This part focuses on exploring the in-depth information on major domains of the research topic by reviewing past researchers, books, journals, internet blogs and related articles. Mentioned theories will be the foundation for the research because major domains of research are about social media marketing and its attributions. The review of literature will revolve around these.
Hongshaung (Alice) LI and P.K. Kannan, “Attributing Conversions in a Multichannel Online Marketing Environment: An Empirical Model and a Field Experiment”, where the authors have focused on different touchpoints in attributing the conversions from for website. The authors have introduced a new methodology to attribute the incremental value of each social media marketing channel in an online environment using customers’ touches. They have introduced three different stages in the hierarchy method, such as: (i) Consideration Stage, (ii) Visit Stage and (iii) Purchase Stage. Both carryover and spillover from the existing metrics are calculated in this new approach to attribute the conversions. They have used empirical analysis using the data from a franchise firm to capture all the customers’ touches. They even tracked all the customers history till 68 days that contained information about their searches, whether the touches were made multiple times every-day or in particular intervals. Even-though the authors were able to model customer visits using a static framework that has a broader application beyond the business to customer context, they didn’t not focus on the other attribution methods to find which one can yield the maximum results.
Vibhanshu Abhishek, Peter S. Fader, and Kartik Hosanagar, 2012, “Media Exposure through the Funnel: A Model of Multi-Stage Attribution”, where the authors have analysed how the consumers behave when they are exposed to online advertisements. They show that display advertisement carries high weightage among all the touchpoints, even though they do not have an immediate impact on the conversion. The problem of advertisements is showcased and by using HMM – Hidden Markov Model. Firstly, they have used conversion funnel method in order to find the individual consumers behaviour. It is shown that consumers decision process is driven based on various factors of touch points. It is found that only a fraction of online conversions is driven by online advertisements. So, they propose a new attribution methodology that attributes credit based on marginal effect they have on consumer’s conversions. This research will be using this new attribution methodology along with other methodologies in order to find the best one.

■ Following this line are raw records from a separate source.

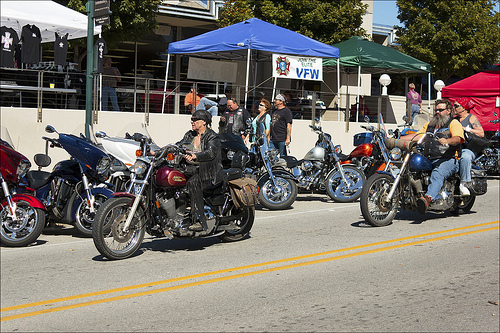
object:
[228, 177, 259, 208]
bag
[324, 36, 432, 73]
canopy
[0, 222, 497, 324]
line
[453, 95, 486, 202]
woman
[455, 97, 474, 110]
red bandanna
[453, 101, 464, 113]
head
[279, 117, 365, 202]
motorcycle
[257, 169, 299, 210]
motorcycle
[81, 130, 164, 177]
motorcycle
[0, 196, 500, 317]
sidewalk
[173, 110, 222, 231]
guy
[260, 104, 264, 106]
shades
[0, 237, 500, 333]
ground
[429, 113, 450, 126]
beard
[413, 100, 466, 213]
guy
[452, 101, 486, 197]
man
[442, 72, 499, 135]
red tent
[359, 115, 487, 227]
bike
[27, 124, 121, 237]
bike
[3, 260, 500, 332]
pavement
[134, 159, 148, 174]
light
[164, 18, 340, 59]
canopy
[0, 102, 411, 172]
sidewalk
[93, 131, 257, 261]
bike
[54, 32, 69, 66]
shirt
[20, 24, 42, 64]
shirt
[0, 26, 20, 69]
shirt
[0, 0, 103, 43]
canopy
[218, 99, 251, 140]
people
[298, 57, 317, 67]
word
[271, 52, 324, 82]
banner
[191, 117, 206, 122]
sunglasses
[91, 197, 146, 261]
wheel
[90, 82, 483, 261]
group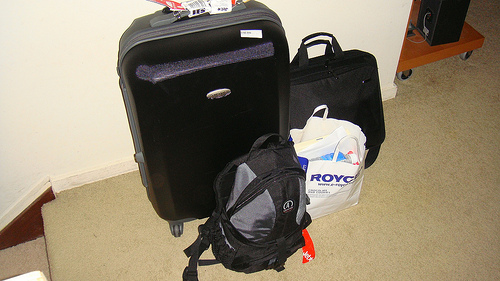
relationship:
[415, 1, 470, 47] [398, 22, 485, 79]
speaker on cart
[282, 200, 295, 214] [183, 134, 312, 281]
logo on backpack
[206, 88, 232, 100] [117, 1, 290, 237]
emblem on suitcase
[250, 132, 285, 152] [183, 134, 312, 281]
strap on backpack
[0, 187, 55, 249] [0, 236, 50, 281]
wood beside stair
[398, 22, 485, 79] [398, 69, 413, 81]
cart has a wheel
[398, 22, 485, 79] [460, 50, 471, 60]
cart has a wheel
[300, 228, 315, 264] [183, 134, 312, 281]
tag on backpack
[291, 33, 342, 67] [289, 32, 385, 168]
handle of bag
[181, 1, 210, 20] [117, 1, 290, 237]
tag on suitcase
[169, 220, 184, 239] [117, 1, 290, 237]
wheel on suitcase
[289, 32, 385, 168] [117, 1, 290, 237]
bag beside suitcase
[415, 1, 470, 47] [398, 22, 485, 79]
speaker on top of cart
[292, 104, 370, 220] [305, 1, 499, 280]
bag on carpet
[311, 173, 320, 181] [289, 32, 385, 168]
letter on bag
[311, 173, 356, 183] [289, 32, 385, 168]
letter on bag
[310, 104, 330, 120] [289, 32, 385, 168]
handle of bag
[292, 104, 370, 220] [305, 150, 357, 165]
bag full of junk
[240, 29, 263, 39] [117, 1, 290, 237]
label on suitcase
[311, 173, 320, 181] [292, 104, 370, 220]
letter on bag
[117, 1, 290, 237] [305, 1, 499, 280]
suitcase on carpet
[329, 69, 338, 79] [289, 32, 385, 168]
zipper on bag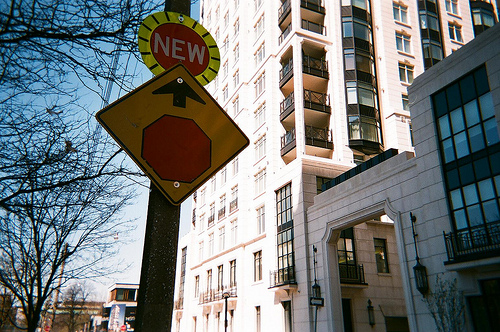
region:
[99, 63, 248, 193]
a sign is on a pole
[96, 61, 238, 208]
a sign is on the street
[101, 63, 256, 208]
the street sign is diamond shaped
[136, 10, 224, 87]
a sign is above the sign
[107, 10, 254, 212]
two sign are on a pole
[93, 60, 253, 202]
the sign is yellow in color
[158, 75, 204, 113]
an arrow is on the sign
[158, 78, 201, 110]
the arrow is black in color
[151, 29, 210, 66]
lettering is on the sign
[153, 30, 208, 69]
the lettering is white in color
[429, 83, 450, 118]
The window is rectangular.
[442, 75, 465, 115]
The window is rectangular.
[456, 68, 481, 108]
The window is rectangular.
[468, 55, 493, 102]
The window is rectangular.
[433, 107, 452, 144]
The window is rectangular.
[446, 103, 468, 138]
The window is rectangular.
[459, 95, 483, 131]
The window is rectangular.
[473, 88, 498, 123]
The window is rectangular.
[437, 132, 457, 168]
The window is rectangular.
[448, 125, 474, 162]
The window is rectangular.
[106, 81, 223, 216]
red and yellow sign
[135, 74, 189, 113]
black arrow points forward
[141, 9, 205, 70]
red and yellow sign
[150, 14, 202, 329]
two signs on pole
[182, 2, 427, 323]
tall and white building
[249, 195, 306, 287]
black windows on building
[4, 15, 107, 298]
bare trees behind signs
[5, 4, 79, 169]
blue and clear sky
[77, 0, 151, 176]
power lines behind trees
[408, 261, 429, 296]
the light is off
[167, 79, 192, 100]
the arrow is black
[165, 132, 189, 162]
the sign is red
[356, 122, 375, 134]
the curtains are closed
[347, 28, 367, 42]
the curtain is open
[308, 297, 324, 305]
the arrow is white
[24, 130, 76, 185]
the tree has no leaves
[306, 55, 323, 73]
the balcony is black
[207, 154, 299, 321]
A tall brown building's wall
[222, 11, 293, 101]
A tall brown building's wall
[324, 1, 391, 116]
A tall brown building's wall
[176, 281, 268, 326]
A tall brown building's wall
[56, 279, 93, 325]
A tall tree on the street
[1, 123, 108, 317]
A tall tree on the street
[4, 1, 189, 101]
A tall tree on the street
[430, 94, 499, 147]
A clear glass wall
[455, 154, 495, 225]
A clear glass wall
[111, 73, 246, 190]
A yellow shaped diamond sign.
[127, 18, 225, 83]
A sign on the pole.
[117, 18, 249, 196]
Two signs on the pole.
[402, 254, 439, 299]
Light on the wall.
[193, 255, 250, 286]
Windows on the building.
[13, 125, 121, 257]
The tree has no leaves.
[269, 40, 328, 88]
The balcony of the building.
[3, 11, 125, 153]
The sky is clear and blue.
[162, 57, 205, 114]
A black arrow on the sign.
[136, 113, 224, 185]
A red stop sign on yellow sign.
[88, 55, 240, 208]
a sign that is yellow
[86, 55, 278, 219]
a sign that is diamond shaped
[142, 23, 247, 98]
a sign that is circular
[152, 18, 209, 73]
a sign that is red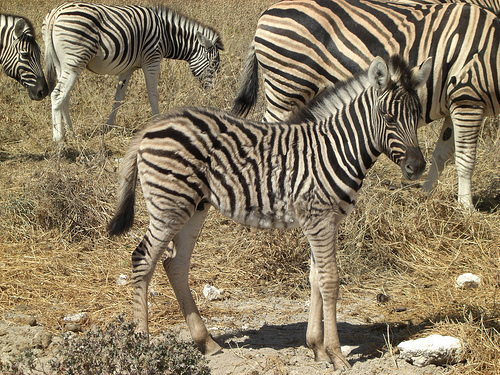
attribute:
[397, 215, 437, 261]
hay — dry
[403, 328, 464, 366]
rocks — white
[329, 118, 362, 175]
stripes — black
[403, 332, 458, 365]
rock — white 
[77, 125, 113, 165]
grass — dead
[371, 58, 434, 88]
ears — perked up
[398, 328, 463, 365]
rocks — white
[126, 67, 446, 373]
zebra — white 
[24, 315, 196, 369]
shrubbery — dead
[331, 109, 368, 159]
stripes — black, white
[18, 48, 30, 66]
eye — black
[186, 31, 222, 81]
head — bent 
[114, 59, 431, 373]
zebra — small, black, white, striped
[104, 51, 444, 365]
zebra — tiny, baby, striped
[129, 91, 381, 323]
stripes — white, black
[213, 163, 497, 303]
grass — dry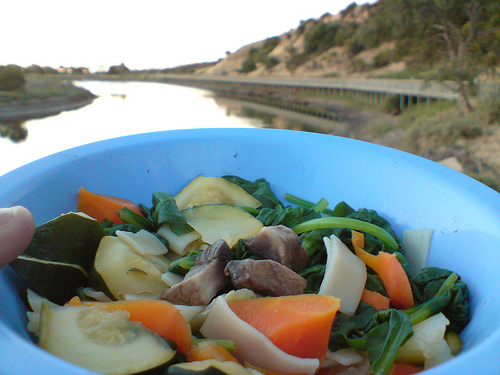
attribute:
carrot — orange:
[218, 288, 344, 369]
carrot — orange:
[72, 183, 142, 221]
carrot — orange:
[127, 290, 197, 340]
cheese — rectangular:
[312, 232, 373, 316]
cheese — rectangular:
[198, 298, 324, 374]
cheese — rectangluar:
[114, 224, 168, 262]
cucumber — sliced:
[182, 200, 265, 250]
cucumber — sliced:
[30, 296, 174, 371]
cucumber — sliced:
[90, 231, 183, 302]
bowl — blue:
[3, 116, 497, 374]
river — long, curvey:
[1, 74, 248, 140]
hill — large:
[179, 3, 499, 73]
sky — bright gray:
[1, 0, 265, 48]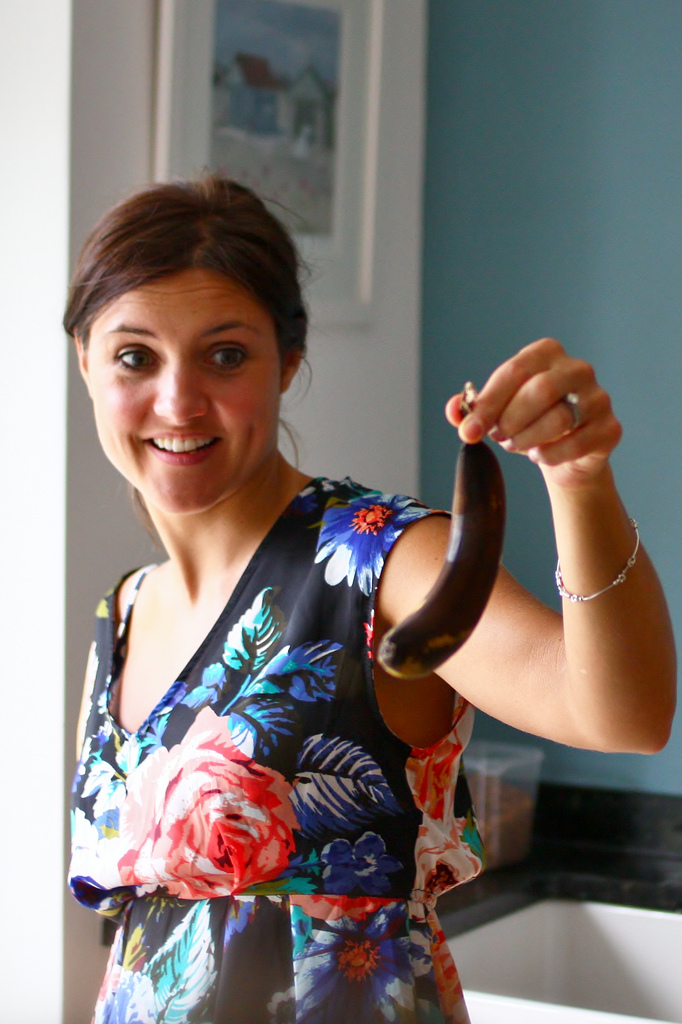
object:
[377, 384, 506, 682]
banana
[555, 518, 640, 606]
bracelet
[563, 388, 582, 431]
ring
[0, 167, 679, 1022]
she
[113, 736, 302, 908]
flower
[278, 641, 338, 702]
blue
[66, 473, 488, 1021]
dress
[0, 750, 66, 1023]
wall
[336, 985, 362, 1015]
blue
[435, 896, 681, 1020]
sink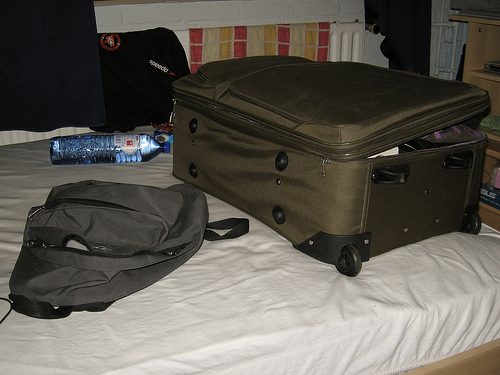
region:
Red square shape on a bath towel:
[186, 26, 207, 45]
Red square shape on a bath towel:
[185, 41, 206, 61]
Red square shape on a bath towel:
[229, 22, 247, 42]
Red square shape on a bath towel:
[232, 36, 247, 60]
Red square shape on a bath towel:
[273, 21, 293, 40]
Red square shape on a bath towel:
[273, 37, 294, 54]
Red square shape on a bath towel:
[315, 18, 329, 26]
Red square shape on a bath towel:
[313, 27, 333, 50]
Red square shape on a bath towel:
[313, 46, 340, 61]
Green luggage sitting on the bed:
[162, 43, 499, 329]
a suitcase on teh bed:
[122, 31, 468, 348]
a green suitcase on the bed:
[137, 45, 383, 332]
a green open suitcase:
[179, 58, 441, 356]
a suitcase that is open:
[187, 37, 449, 339]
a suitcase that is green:
[149, 39, 456, 350]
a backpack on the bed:
[42, 138, 199, 368]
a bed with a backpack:
[22, 134, 274, 314]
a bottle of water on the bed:
[1, 101, 265, 252]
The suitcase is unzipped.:
[348, 96, 492, 175]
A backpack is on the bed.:
[9, 180, 207, 320]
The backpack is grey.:
[104, 198, 169, 243]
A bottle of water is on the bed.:
[49, 131, 169, 167]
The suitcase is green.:
[290, 171, 357, 223]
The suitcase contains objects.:
[418, 123, 477, 147]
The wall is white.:
[197, 0, 289, 21]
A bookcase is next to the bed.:
[452, 15, 498, 77]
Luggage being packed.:
[170, 53, 491, 274]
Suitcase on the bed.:
[162, 50, 493, 277]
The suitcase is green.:
[165, 50, 492, 271]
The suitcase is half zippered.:
[165, 48, 490, 269]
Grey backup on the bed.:
[5, 178, 250, 324]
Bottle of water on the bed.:
[48, 128, 170, 166]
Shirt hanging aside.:
[95, 25, 182, 135]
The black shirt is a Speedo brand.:
[96, 26, 181, 133]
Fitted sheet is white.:
[2, 134, 497, 374]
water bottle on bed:
[44, 120, 171, 166]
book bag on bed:
[5, 157, 221, 345]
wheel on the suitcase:
[330, 247, 358, 279]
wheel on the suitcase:
[372, 167, 411, 186]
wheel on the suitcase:
[445, 202, 482, 241]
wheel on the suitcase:
[442, 153, 477, 176]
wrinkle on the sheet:
[315, 306, 357, 326]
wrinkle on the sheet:
[423, 315, 463, 343]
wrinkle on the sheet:
[435, 259, 472, 286]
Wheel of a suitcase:
[338, 242, 365, 279]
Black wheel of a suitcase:
[338, 243, 366, 281]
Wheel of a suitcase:
[464, 207, 485, 239]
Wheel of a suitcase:
[468, 208, 485, 238]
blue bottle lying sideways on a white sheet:
[48, 129, 170, 164]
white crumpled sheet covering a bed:
[0, 126, 498, 370]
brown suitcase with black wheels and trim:
[169, 51, 499, 278]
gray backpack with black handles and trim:
[3, 178, 251, 327]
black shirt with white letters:
[94, 25, 191, 135]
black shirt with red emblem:
[95, 24, 189, 130]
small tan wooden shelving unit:
[446, 6, 498, 235]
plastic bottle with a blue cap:
[48, 130, 170, 164]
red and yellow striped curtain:
[171, 21, 330, 71]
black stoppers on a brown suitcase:
[181, 112, 292, 229]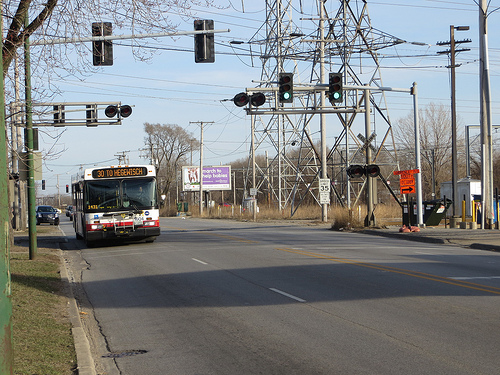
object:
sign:
[393, 169, 419, 194]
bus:
[70, 163, 181, 247]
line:
[266, 284, 307, 305]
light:
[276, 71, 293, 102]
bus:
[79, 158, 164, 245]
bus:
[72, 165, 167, 247]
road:
[79, 219, 500, 374]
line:
[314, 248, 435, 286]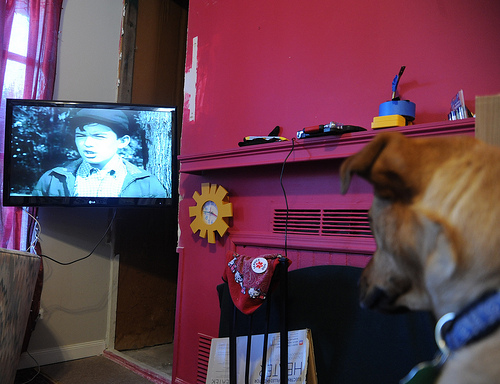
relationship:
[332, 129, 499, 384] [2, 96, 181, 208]
dog watching television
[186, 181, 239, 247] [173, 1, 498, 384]
clock on wall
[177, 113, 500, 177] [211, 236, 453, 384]
mantle above fireplace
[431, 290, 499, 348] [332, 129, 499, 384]
collar of dog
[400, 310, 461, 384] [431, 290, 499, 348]
ring on collar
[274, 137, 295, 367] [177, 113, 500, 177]
cord hanging from mantle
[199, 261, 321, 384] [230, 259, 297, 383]
bag with straps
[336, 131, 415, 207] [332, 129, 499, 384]
ear of dog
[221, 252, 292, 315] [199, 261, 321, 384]
bandana on bag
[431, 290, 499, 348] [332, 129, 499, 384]
collar on dog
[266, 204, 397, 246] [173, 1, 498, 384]
grates on wall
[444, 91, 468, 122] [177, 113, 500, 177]
items on mantle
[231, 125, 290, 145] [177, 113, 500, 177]
items on mantle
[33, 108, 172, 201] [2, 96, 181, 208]
man on television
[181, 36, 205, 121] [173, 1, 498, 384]
patch on wall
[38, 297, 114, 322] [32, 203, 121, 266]
shadow from cord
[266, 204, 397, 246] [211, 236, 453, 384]
grates above fireplace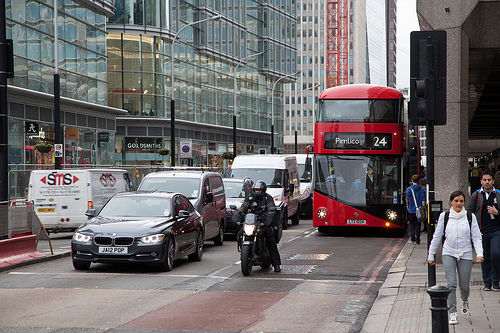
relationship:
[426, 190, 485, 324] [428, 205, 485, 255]
lady wearing jacket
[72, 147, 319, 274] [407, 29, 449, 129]
row parked at traffic light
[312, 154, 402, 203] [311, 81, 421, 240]
window on front of bus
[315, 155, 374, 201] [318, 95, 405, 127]
reflection in window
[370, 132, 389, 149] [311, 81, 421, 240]
number on bus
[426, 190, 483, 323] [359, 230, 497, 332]
lady on sidewalk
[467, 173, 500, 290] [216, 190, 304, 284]
man on bike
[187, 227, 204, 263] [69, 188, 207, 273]
tire of bmw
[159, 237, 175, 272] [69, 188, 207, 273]
tire of bmw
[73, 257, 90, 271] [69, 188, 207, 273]
tire of bmw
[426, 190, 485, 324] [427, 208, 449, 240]
lady wearing back pack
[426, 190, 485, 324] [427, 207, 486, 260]
lady wearing jacket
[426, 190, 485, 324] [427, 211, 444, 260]
lady wearing white jacket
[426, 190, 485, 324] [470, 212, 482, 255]
lady wearing white jacket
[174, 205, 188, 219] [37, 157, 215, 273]
mirror of car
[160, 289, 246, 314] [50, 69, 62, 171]
signs on pole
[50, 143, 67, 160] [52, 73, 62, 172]
signs on pole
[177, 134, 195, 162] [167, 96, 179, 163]
signs on pole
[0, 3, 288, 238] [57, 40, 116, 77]
building with windows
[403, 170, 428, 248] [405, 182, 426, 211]
guy in hoodie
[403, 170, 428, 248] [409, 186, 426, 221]
guy wears bag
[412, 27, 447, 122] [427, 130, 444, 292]
traffic light on pole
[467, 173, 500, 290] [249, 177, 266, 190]
man wears helmet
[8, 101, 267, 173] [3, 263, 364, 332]
store fronts along street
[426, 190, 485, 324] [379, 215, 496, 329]
lady walking along sidewalk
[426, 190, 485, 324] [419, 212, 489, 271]
lady wearing jacket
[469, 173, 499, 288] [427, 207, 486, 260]
man wearing jacket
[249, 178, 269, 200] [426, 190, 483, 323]
head of lady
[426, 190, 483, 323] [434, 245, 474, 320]
lady wearing pants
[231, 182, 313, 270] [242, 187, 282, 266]
man dressed in black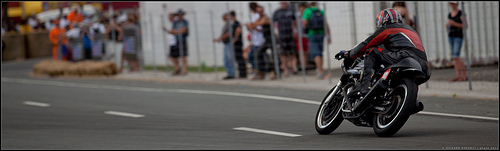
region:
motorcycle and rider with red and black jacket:
[310, 8, 440, 136]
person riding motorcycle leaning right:
[308, 4, 434, 139]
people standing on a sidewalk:
[42, 2, 329, 82]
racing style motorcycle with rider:
[307, 6, 435, 136]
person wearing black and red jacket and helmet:
[308, 4, 434, 139]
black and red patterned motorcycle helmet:
[373, 7, 405, 30]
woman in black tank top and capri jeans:
[438, 1, 475, 83]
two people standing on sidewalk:
[163, 5, 194, 79]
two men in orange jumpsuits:
[46, 7, 87, 69]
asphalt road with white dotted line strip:
[10, 80, 302, 149]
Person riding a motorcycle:
[312, 6, 432, 135]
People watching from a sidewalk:
[45, 2, 474, 84]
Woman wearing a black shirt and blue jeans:
[442, 0, 470, 85]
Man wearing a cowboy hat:
[172, 4, 192, 75]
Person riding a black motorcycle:
[315, 5, 431, 140]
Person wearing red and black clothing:
[335, 8, 432, 94]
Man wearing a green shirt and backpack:
[300, 0, 333, 79]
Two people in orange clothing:
[51, 5, 81, 65]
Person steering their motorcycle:
[315, 7, 432, 136]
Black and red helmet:
[375, 5, 403, 30]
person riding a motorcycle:
[319, 8, 439, 131]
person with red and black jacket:
[348, 17, 423, 63]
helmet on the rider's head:
[362, 11, 400, 26]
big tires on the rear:
[369, 92, 415, 139]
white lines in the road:
[3, 80, 288, 140]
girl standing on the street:
[433, 1, 464, 93]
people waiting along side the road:
[140, 2, 323, 84]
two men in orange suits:
[41, 1, 78, 61]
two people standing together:
[161, 0, 195, 93]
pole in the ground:
[450, 0, 477, 106]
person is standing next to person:
[161, 9, 180, 73]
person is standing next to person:
[212, 10, 238, 79]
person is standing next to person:
[224, 7, 248, 79]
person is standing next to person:
[249, 3, 264, 78]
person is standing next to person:
[248, 5, 279, 80]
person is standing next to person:
[274, 1, 302, 76]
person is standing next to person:
[298, 0, 335, 81]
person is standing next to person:
[45, 18, 66, 60]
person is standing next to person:
[66, 22, 86, 64]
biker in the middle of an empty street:
[315, 10, 430, 132]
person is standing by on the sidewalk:
[172, 8, 192, 78]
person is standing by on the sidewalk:
[445, 2, 467, 81]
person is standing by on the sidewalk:
[215, 8, 236, 79]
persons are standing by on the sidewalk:
[246, 0, 271, 77]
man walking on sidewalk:
[301, 2, 329, 75]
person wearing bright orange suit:
[49, 20, 68, 57]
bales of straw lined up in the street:
[33, 54, 115, 76]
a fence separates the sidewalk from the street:
[137, 6, 337, 81]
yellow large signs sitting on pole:
[7, 0, 42, 61]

Holly Paquette, 2013, “Social Media as Marketing Tool: A Literature Review”, the authors have reviewed the literature focusing on the importance of social media marketing to be used by a company. It is focused on mainly explanation of new terminology and foundations of social media marketing and the impact of social media on consumer behaviour. They have studied four important themes: Virtual Brand Communities, Consumers Attributes and Motives, User Generated Content and Viral Advertising. The authors have studied the four themes and stresses on how important it is to use social media marketing for a company as more than half retailers are using social media platforms like Facebook, Instagram, LinkedIn, etc. They also tell us how important is the data collected from these online platforms in order to learn the consumer behaviour. Though this paper doesn’t talk about any attribution of sales connecting to the revenue, but it does focuses on consumer behaviour and how we can use the data to learn about the consumers. It is recommended for the marketers to know before carving marketing strategies to know how we can use the methodologies and this can help in attributing returns from the right methods.
Simona Vinerean, Iuliana Cetina, Luigi Dumitrescu & Mihai Tichindelean, 2013, “The Effects of Social Media Marketing on Online Consumer Behaviour”, the authors have focused on finding the users who interact with social media posts and how they interact. They have used exploratory research along with data sampling where the data was collected from Internet – FreeOnlineSurveys and used a statistical analysis tool SPSS to analyse the data. After cluster analysis, the authors have used automatic linear modelling to forecast the continuous target variable based on linear relationships between the target variable and designated predictors. The authors predicted and analysed four new types of social media consumers, such as: Engagers, Expressers, Networkers, and Watchers and Listeners. This study becomes important to learn about the consumer behaviour on social media platforms in order to strategise marketing campaigns to provide positive reactions to online advertisements. Though this paper doesn’t speak about any attribution models for return of investment, it still becomes important to learn about consumer behaviour and how to use the data sampling to predict the behavioural pattern. I believe this helps in planning better marketing strategies and attributing the returns perfectly.